Figure 1A depicts representative cases with and without LV functional recovery. Native T1 decreased from 1376 ± 55 ms to 1312 ± 78 ms after medical therapy (change of native T1; -61

± 60 ms, p<0.001), and 4/30 (13%) patients had no improvement at follow-up. The change of native T1 after adjustment for baseline native T1 moderately correlated with an absolute LVEF increase (r=-0.35, p=0.07) and relative percent decrease of indexed LVEDV (r=0.46, p=0.01) and LVESV (r=0.46, p=0.01) (Figure 1B). Each 5 percentage decrease in native T1 was associated with a 12% and 17% reduction in indexed LVEDV and LVESV, respectively. The change of native T1 was not associated with baseline native T1, while it trended to be lower in patients with LGE (p=0.13). In addition, native T1 and extracellular volume fraction (ECV) at baseline similarly and moderately correlated with absolute LVEF increase (r=-0.54, -0.52, respectively, both p<0.05) and relative percent decrease of indexed LVEDV (r=0.44, 0.42, respectively, both p<0.05) and LVESV (r=0.52, 0.51, respectively, both p<0.05), while histological CVF correlated with none of them (r=-0.31, 0.13, 0.26). LGE was observed in 19/30 (63%) patients. The extent of LGE, but not the presence or location of LGE, was associated with the prevalence of LV functional recovery (p=0.01). None of the 6 patients with LGE volume ≥5.0% had LV functional recovery. The ICCs for inter-observer and intra-observer measurements of native T1 were 0.94 (95% CI: 0.88 to 0.97) and 0.97 (95% CI: 0.94 to 0.99), respectively.

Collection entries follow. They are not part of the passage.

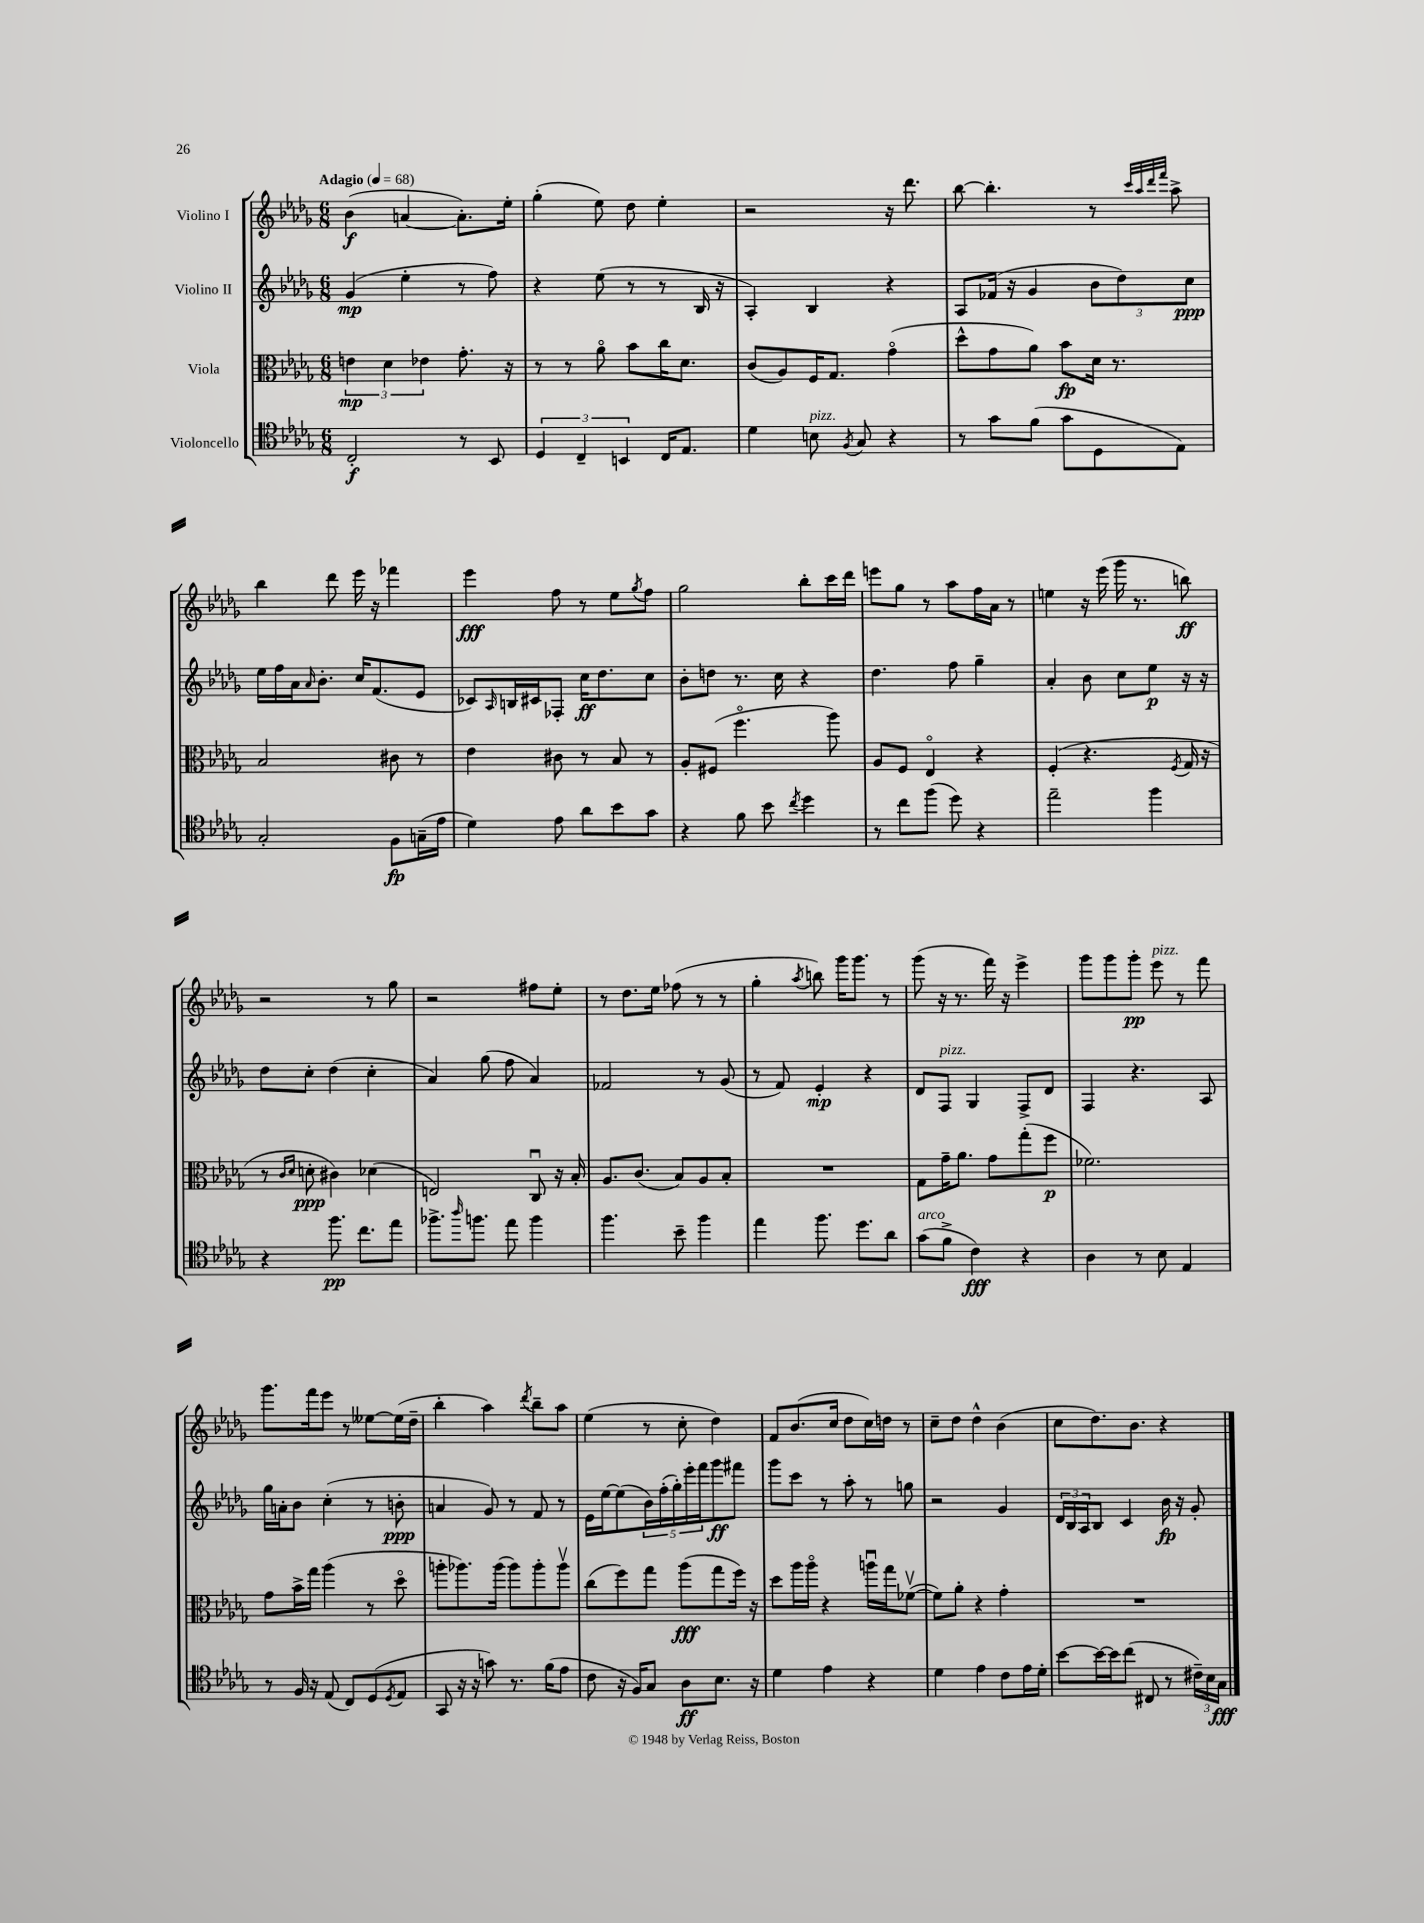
<<
\new StaffGroup <<
\new Staff = "s0" \with { instrumentName = "Violino I" } {
    \clef treble \key des \major \numericTimeSignature \time 6/8 \tempo "Adagio" 4 = 68
    bes'4\f( a'4~ a'8.-.) ees''16-. |
    ges''4-.( ees''8) des''8 ees''4-. |
    r2 r16 des'''8. |
    bes''8~ bes''4.-. r8 \grace { c'''32 aes''32 des'''32 f'''32 } aes''8-> |
    bes''4 des'''8 ees'''16 r16 fes'''4 |
    ees'''4\fff f''8 r8 ees''8 \acciaccatura { ges''8 } f''8 |
    ges''2 bes''8-. c'''16 des'''16 |
    e'''8 ges''8 r8 aes''8 f''16 aes'16 r8 |
    e''4 r16 ees'''16( ges'''16 r8. b''8\ff) |
    r2 r8 ges''8 |
    r2 fis''8 ees''8-. |
    r8 des''8. ees''16 fes''8( r8 r8 |
    ges''4-. \acciaccatura { aes''8 } b''8) ges'''16 ges'''8. r8 |
    ges'''8( r16 r8. f'''16) r16 ees'''4-> |
    ges'''8 ges'''8 ges'''8-.\pp ees'''8^\markup { \italic "pizz." } r8 f'''8 |
    ges'''8. f'''16 ees'''8 r8 eeses''8~ eeses''16( des''16-- |
    bes''4-. aes''4) \acciaccatura { des'''8 } bes''8-- aes''8 |
    ees''4( r8 c''8-. des''4) |
    f'8 bes'8.( c''16 des''8 c''16) d''16 r8 |
    c''8-- des''8 des''4-^ bes'4( |
    c''8 des''8.) bes'8. r4 \bar "|." |
}
\new Staff = "s1" \with { instrumentName = "Violino II" } {
    \clef treble \key des \major \numericTimeSignature \time 6/8
    ges'4\mp( ees''4-. r8 f''8) |
    r4 ees''8( r8 r8 bes16 r16 |
    aes4-.) bes4 r4 |
    aes8 fes'16( r16 ges'4 \tuplet 3/2 { bes'8 des''8) c''8\ppp } |
    ees''16 f''16 aes'16 \grace { aes'16 } bes'8.-. c''16 f'8.( ees'8 |
    ces'8) \grace { aes16 } b16 cis'16 fes8-. c''16\ff des''8. c''8 |
    bes'8-. d''8 r8. c''16 r4 |
    des''4. f''8 ges''4-- |
    aes'4-. bes'8 c''8 ees''8\p r16 r16 |
    des''8 c''8-. des''4( c''4-. |
    aes'4) ges''8( f''8 aes'4) |
    fes'2 r8 ges'8( |
    r8 f'8) ees'4-.\mp r4 |
    des'8 f8^\markup { \italic "pizz." } ges4 f8-> des'8 |
    f4 r4. aes8 |
    ges''16 a'16-. bes'8 c''4-.( r8 b'8-.\ppp |
    a'4 ges'8) r8 f'8 r8 |
    ees'16 ees''16~ ees''8( \tuplet 5/4 { bes'16) f''16-.( ges''16-.) ees'''16-. f'''16 } ges'''8\ff fis'''8 |
    ges'''8 c'''8 r8 aes''8-. r8 g''8 |
    r2 ges'4 |
    \tuplet 3/2 { des'16 bes16 aes16 } bes8 c'4 bes'16\fp r16 ges'8-. \bar "|." |
}
\new Staff = "s2" \with { instrumentName = "Viola" } {
    \clef alto \key des \major \numericTimeSignature \time 6/8
    \tuplet 3/2 { e'4\mp des'4 ees'4 } ges'8.-. r16 |
    r8 r8 aes'8\flageolet bes'8 c''16 des'8. |
    c'8( aes8) f16 ges8. ges'4\flageolet( |
    des''8-^ ges'8 aes'8) bes'8\fp des'16 r8. |
    bes2 cis'8 r8 |
    ees'4 cis'8 r8 bes8 r8 |
    aes8-. fis8( f''4.\flageolet aes''8) |
    aes8 f8 ees4\flageolet r4 |
    f4-.( r4. \acciaccatura { f8 } ges16 r16 |
    r8 \grace { c'16 des'16 } d'8-.\ppp cis'4) des'4( |
    e2) c8\downbow r16 bes16-. |
    aes8. c'8.( bes8) aes8 bes8-. |
    R2. |
    ges8 ges'16-- aes'8. ges'8 ges''8-.( f''8\p |
    fes'2.) |
    ges'8 bes'16-> ges''16 aes''4( r8 des''8\flageolet |
    a''8-. aes''8.) aes''16( aes''8) aes''8-. aes''8\upbow |
    c''8( f''8) ges''8 aes''8\fff( ges''8 f''16) r16 |
    des''8 aes''16 aes''16\flageolet r4 a''16\downbow ges''16 fes'8~\upbow( |
    fes'8) aes'8-. r4 ges'4-. |
    R2. \bar "|." |
}
\new Staff = "s3" \with { instrumentName = "Violoncello" } {
    \clef tenor \key des \major \numericTimeSignature \time 6/8
    c2-.\f r8 bes,8 |
    \tuplet 3/2 { des4 c4-- b,4 } c16 ees8. |
    des'4 b8^\markup { \italic "pizz." } \acciaccatura { f8 } ges8 r4 |
    r8 ges'8 f'8( ges'8 des8 ees8) |
    ges2-. f8\fp g16--( ees'16 |
    des'4) ees'8 aes'8 bes'8 ges'8 |
    r4 f'8 bes'8 \acciaccatura { c''8 } des''4 |
    r8 c''8 f''8( des''8) r4 |
    ees''2-- f''4 |
    r4 f''8.\pp c''8. ees''8 |
    fes''8.-> \grace { aes''16 } f''8. ees''8 f''4 |
    f''4. bes'8-- f''4 |
    ees''4 f''8. des''8. aes'8 |
    ges'8^\markup { \italic "arco" }( f'8-> c'4\fff) r4 |
    aes4 r8 bes8 ees4 |
    r8 f16 r16 ees8( c8) des8( \acciaccatura { des8 } ees8 |
    ges,8 r16 r16 g'8) r8. f'16( ees'8 |
    c'8 r16 f16) ges8 aes8\ff bes8. r16 |
    des'4 ees'4 r4 |
    des'4 ees'4 c'8 ees'16 des'16-. |
    bes'8~ bes'16~ bes'16 c''8( cis8 r8 \tuplet 3/2 { cis'16--) bes16 ges16\fff } \bar "|." |
}
>>
>>
\layout { \context { \Score \remove "Bar_number_engraver" } }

We found that 26/30 (87%) patients showed a decrease in native T1 between baseline and follow-up, and patients with a greater reduction in native T1 displayed greater improvements in LVEF and more substantial reductions of indexed LVEDV and LVESV. In a study by Díez et al., some angiotensin receptor blockers (ARBs), such as losartan, induced regression of myocardial fibrosis in hypertensive patients.1 Thus, these differences might be partially explained by regression of diffuse myocardial fibrosis after medical therapy. Actually, 82% (9/11) of patients receiving follow-up ECV assessment showed a decrease in ECV between baseline and follow- up, with an absolute ECV decrease of -2.3%. Studies have demonstrated that DCM is associated with microvascular dysfunction, which correlates with the degree of LV function. There is a close association between elevated native T1 and myocardial ischemia in patients with coronary artery disease.2 A decrease in native T1 might also reflect improved microvascular dysfunction. Further studies are needed to confirm what a decrease in native T1 after medical therapy means and how best to use it in clinical practice. Given the high reproducibility of T1 assessment, serial native T1 assessment would enable the cardiologist to adopt a more tailored approach, allowing closer follow-up and more rapid escalation of therapy for patients at higher risk for progressive LV dilatation and LVEF decline and vice versa for those at lower risk.